Below is a list of a dozen research projects underway that focus on new technology and techniques to stop spam. While in many cases these projects are reacting to exploits already in use, such as image spam and phishing, the work by these researchers is designed to counter spammers' current developments and may also lead to prevention of future ones. This list, by no means complete, contains select papers recently made public.
Spam filter makers were stumped when image spam made its debut last fall; by hiding the spam message inside an image that filters could not discern, spammers got their messages through to inboxes.
"Learning Fast Classifiers for Image Spam" is the name of a research paper from the University of Pennsylvania that describes how filters can be tweaked to quickly determine whether or not an inbound message containing an image is spam.

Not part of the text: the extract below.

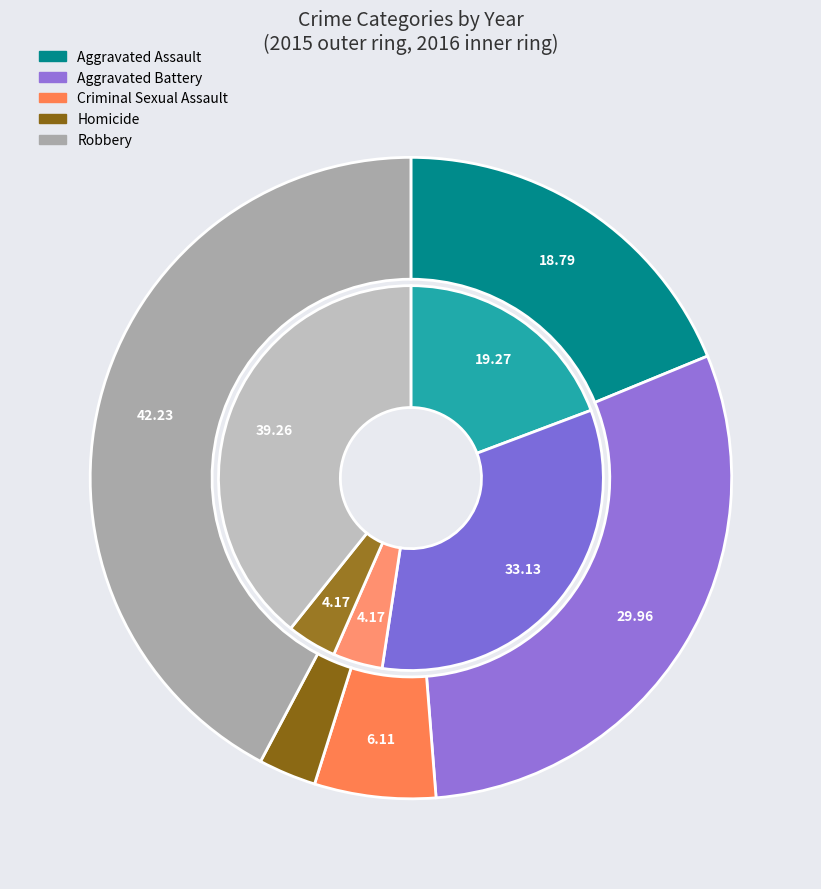

The Robbery slice represents 50% of the pie. True or false?

False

The paper discusses techniques that focus on simple properties of the image to make classifications as fast as possible, the development of an algorithm that can select features for classification based on speed and predictive power, and a just-in-time feature extraction that "creates features at classification time as needed by the classifier", according to the paper.
Researchers claim a 90% to 99% success rate using real-world data in their own tests.
Another project, "Filtering Image Spam with near-Duplicate Detection", from Princeton University, also targets spam hidden in pictures. According to the researchers behind the project, image spam is often sent in batches with visually similar images that differ only with the application of randomisation algorithms.
The researchers propose a near-duplicate detection system that relies on traditional antispam filtering to whittle inbound mail down to a subset of spam images, then applies multiple image-spam filters to flag all the images that look like the spam caught by traditional means. The prototype, its developers say, has reached "high detection rates" and less than 0.001% false positive (legitimate mail classified as spam) rates.